== WHAT IS REQUIRED ==
Every line below that includes "experimental" counts toward the total. Report that total alone.

(Items from a data source)
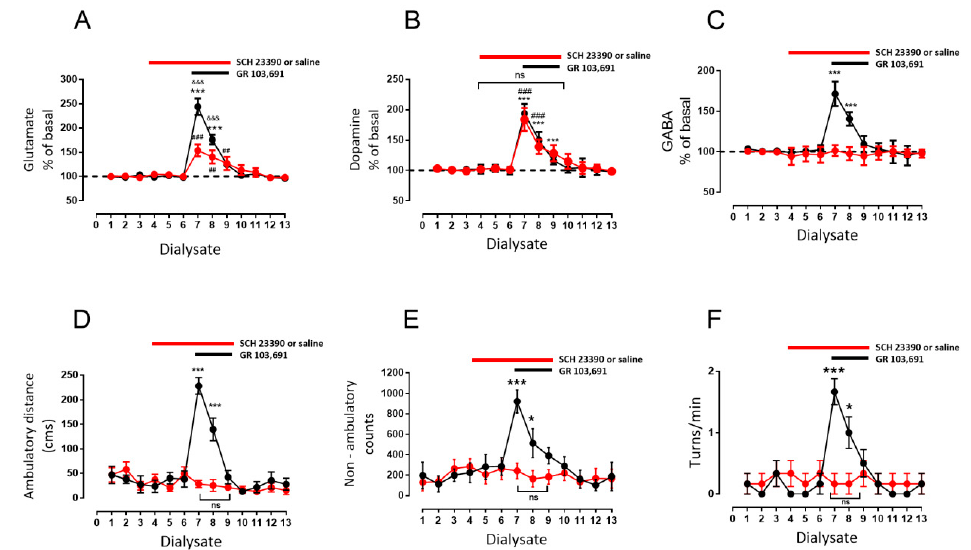
Figure 3. Blockade of intra-nigral D1R prevents the behavioral e ff ect of intra-nigral D3R antagonist and decreases the increments of glutamate and GABA. ( A – C ) demonstrate the e ff ect of intra-nigral D1R blockade with SCH 23,390 (1 µ M, from dialysate three to eight) on the interstitial concentration of glutamate, dopamine, and GABA, alone or in co-perfusion, of D3R antagonist GR 103,691 (100 nM, from dialysate six to eight). Black circles indicate a group of animals perfused with saline instead of SCH 23,390 as control for the red-circles group, perfused with the drug prior to the D3R blockade. ( D – F ) exhibit the behavioral e ff ects of co-superfusion of the antagonists in ambulatory distance, non-ambulatory counts, and in turns / min, respectively. * p < 0.05 and *** p < 0.001 with respect to dialysate six (black-circles group); ### p < 0.001 with respect to dialysate six (red-circles group); and &&& p < 0.001 (black-circles group with respect to red circles); ns, without significant di ff erences between dialysates. Two-way ANOVA followed by Tukey, n = 6 rats per group. With respect to animals in which D1Rs were blocked, it can be observed (Figure 3A–C) that SCH 23,390 itself did not modify glutamate nor dopamine nor GABA baseline levels, even after 60 perfusion min (Figure 3A, glutamate dialysate number three: 98 ± 1 vs. dialysate number six: 100 ± 2, mean difference 2, ns, F(12,60) = 29.43; Figure 3B, dopamine dialysate number three: 99% ± 1% vs. dialysate number six: 101% ± 2%, mean difference − 2, ns, F(12,60) = 50; Figure 3C, GABA dialysate number three: 99 ± 1 vs. dialysate number six: 96 ± 4, mean difference 3, ns, F(12,60) = 11.69; two-way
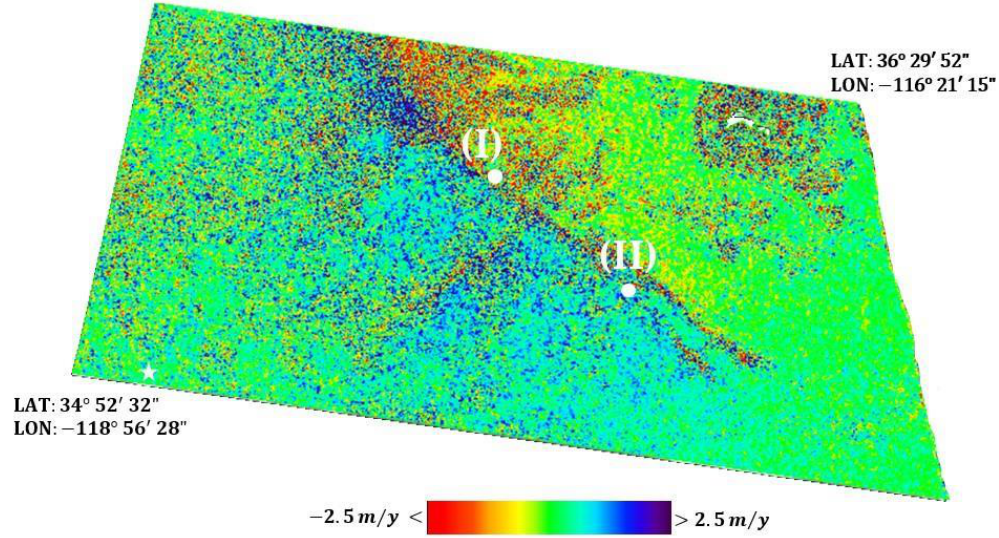
Figure 26. Geocoded mean displacement maps along the north–south direction of the Ridgecrest area, superimposed on an amplitude image. The labels (I) and (II) in white indicate two points across the fault where the north–south displacement time-series is estimated. All displacement measurements are evaluated with respect to a pixel, which is identified by a white star.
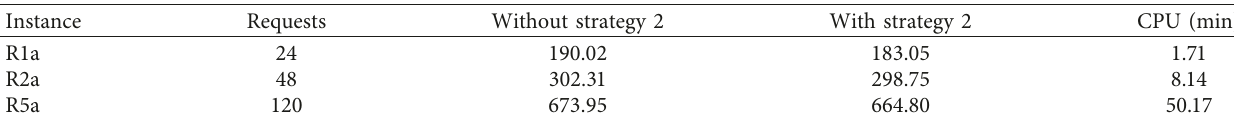
Table 9: Results of Strategy 2 or not.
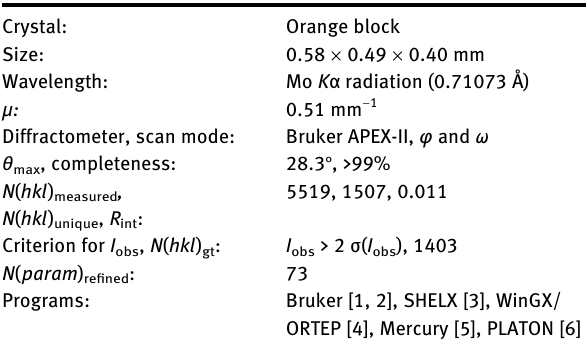
Table  : Data collection and handling.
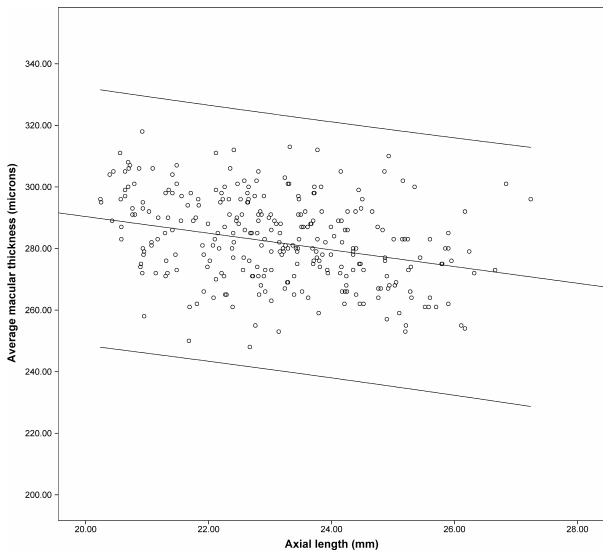
Fig. 2. Correlation between average macular thickness (m (cid:1) ) and AL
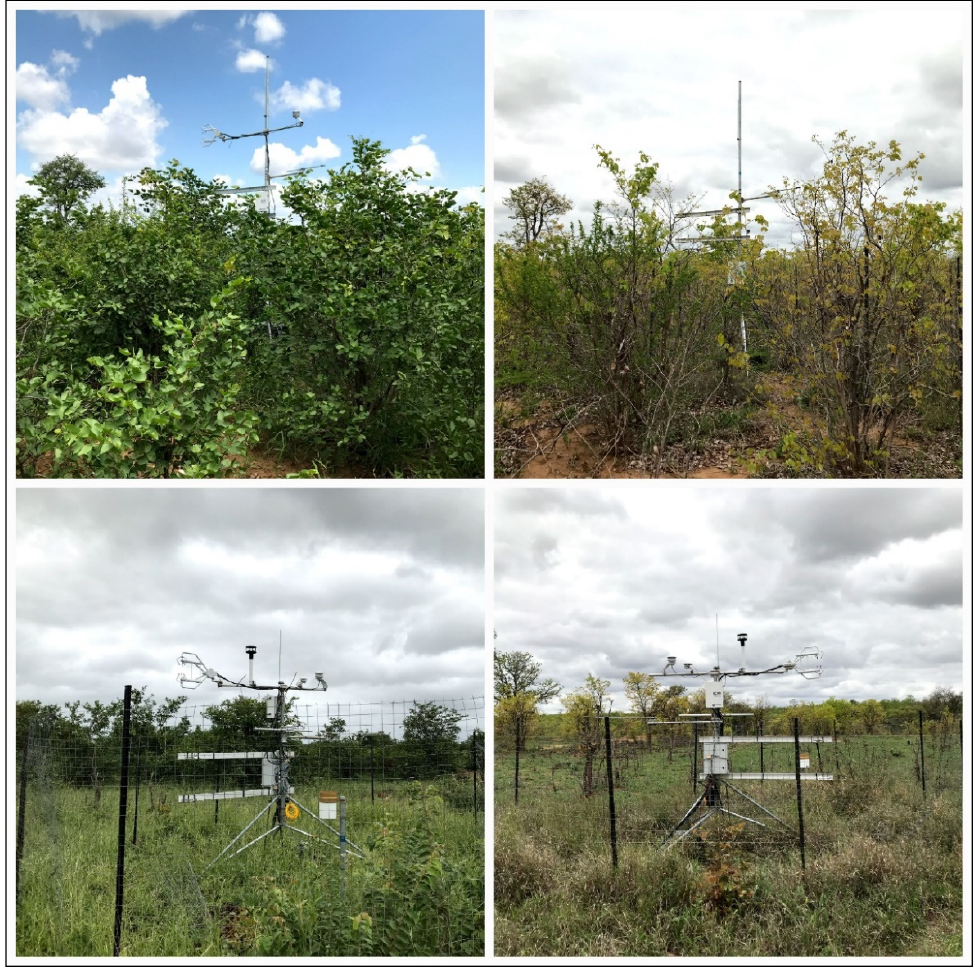
Figure 2. Vegetation and research equipment at the control plot in the summer ( top-left ) and spring ( top-right ) campaigns, and the cut plot in the summer ( bottom-left ) and spring ( bottom-right ) campaigns.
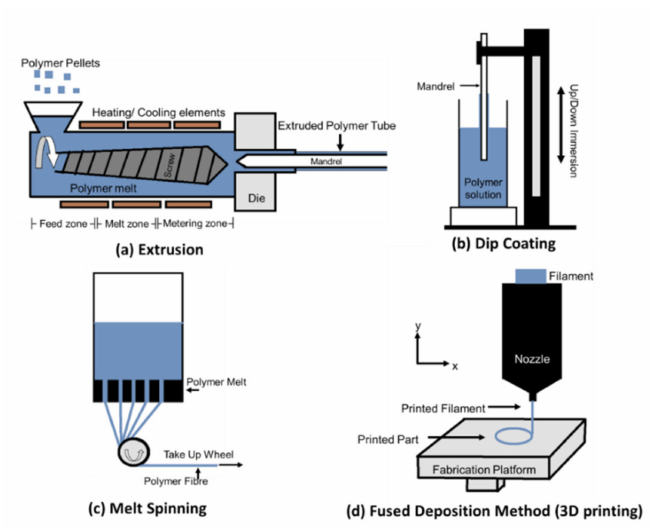
Figure 2. BRS fabrication techniques by ( a ) extrusion and passing the melted polymer through a solid mandrel; ( b ) dip coating of the mandrel in a polymer solution, ( c ) melt spinning and drawing of fibre in aligned orientation and ( d ) fused deposition method (FDM) to deposit material according to the CAD input. Images adapted from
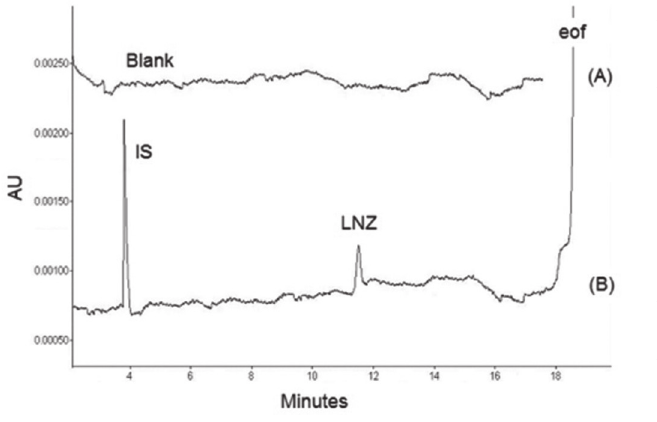
FIGURE 2 - CZE of (A) – Blank sample, (B) - linezolid (chemical reference). CE/UV conditions: 100 mM formic acid, pH 3.0, applied voltage +30 kV, injection by pressure (0.5 psi for 10s) and detection at 254 nm. Caption: methanol as eof marker and imidazole as IS (internal standard).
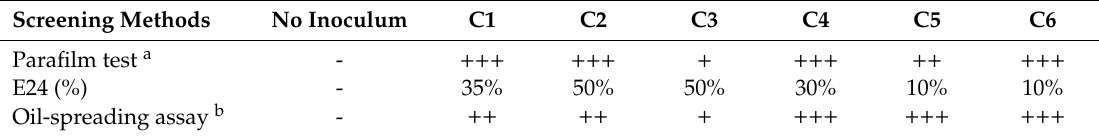
Figure 5. Percentage of TPH degradation and surface tension reduction by the 15th generation of six consortia (After 15 days of incubation at 30 °C and 140 rpm). Table 1. Qualitative analysis of biosurfactants among the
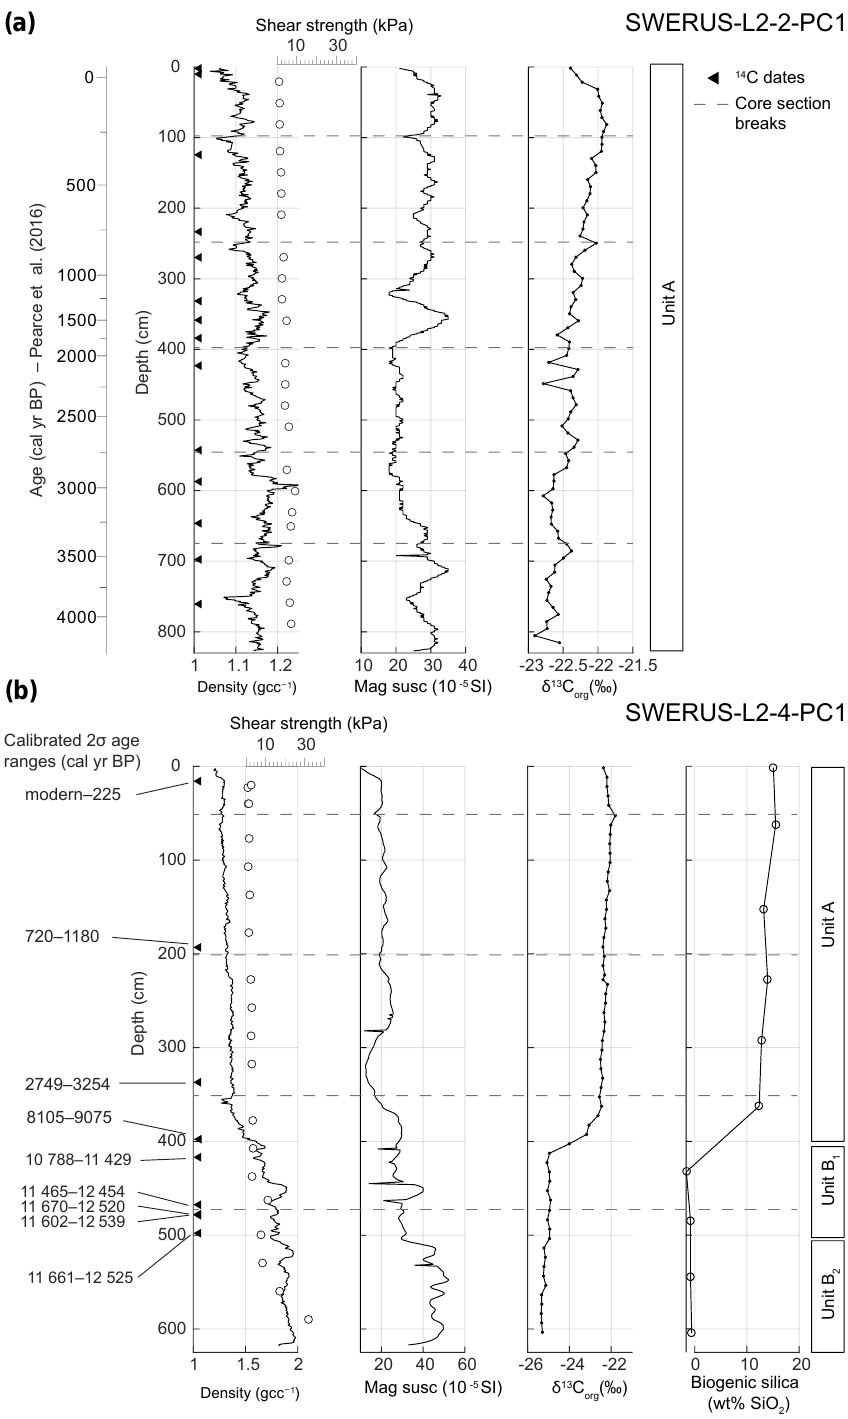
Figure 3. Measured physical properties (density, magnetic susceptibility and undrained shear strength) and geochemical proxy data ( δ 13 C org and biogenic silica) for cores 2-PC1 (a) and 4-PC1 (b) . The black triangles on the depth axes show the positions of AMS radiocarbon dates, and the dashed lines indicate depths of the different sections of the cores. Interpreted lithologic units are shown on the right. All data are presented versus depth in the core and supplemented by an age axis for core 2-PC1 (a) based on the age–depth model presented in Pearce et al. (2017) and 2 σ -calibrated age ranges for core 4-PC1 (b) ; see also Table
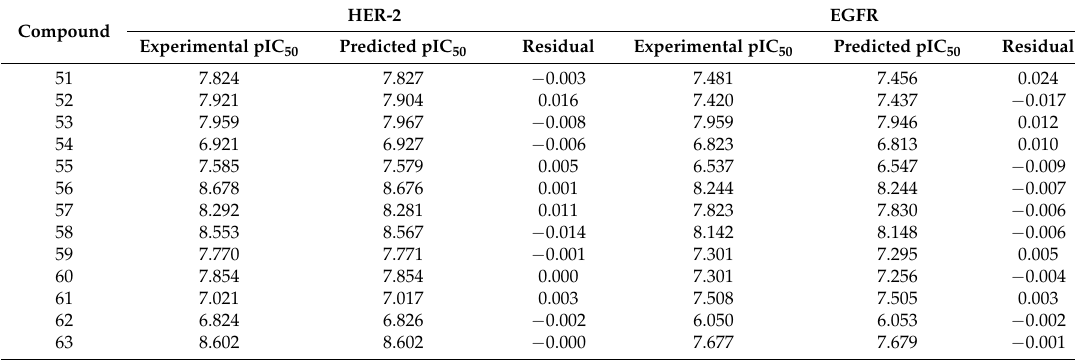
Table 2. Values of experimental and predicted pIC 50 , and residual values for the test set obtained from the CoMFA model for both biological targets. HER-2 Compound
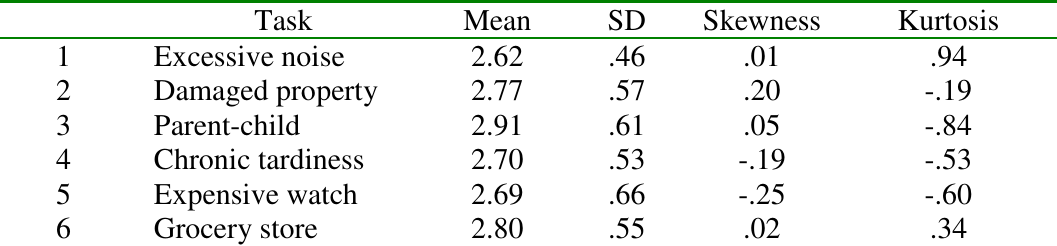
Descriptive Statistics for the Six Tasks (N = 90)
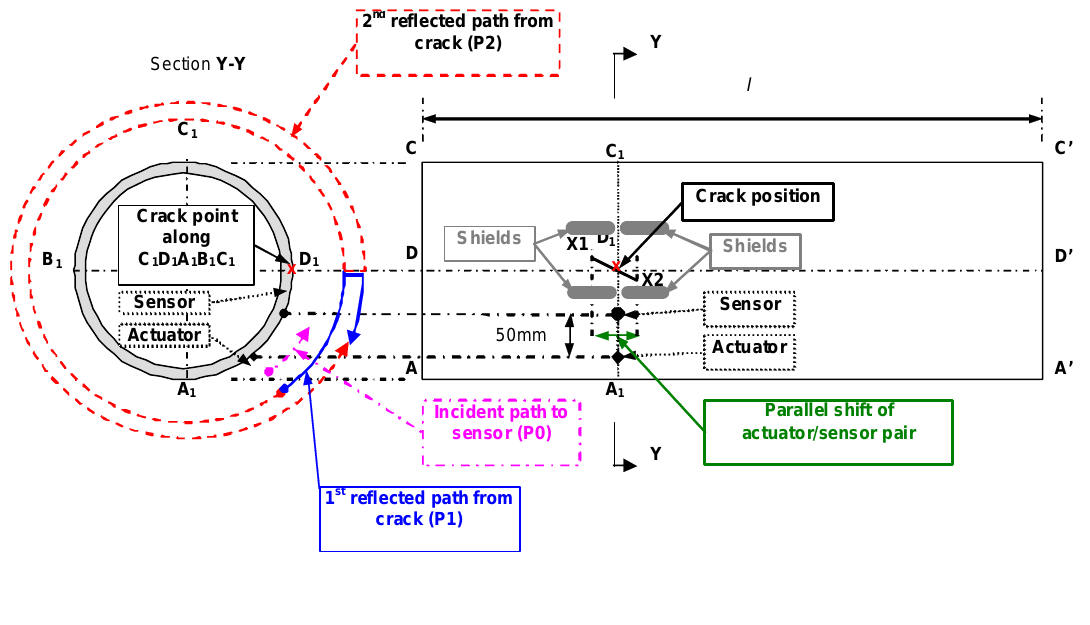
Figure 10. Schematic view of experimental set-up for directed wave propagation in aluminum plate via IDT (adopted from Figure 14 in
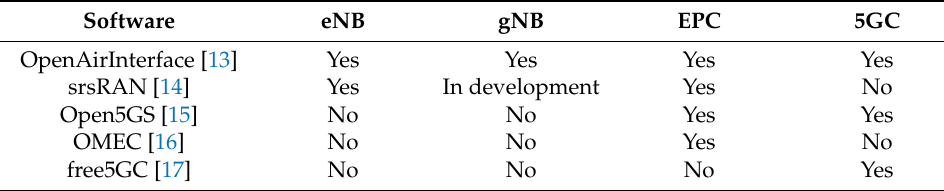
Table 1. Available open source solutions for mobile networks using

== RESULT FOR THIS EXERCISE ==
2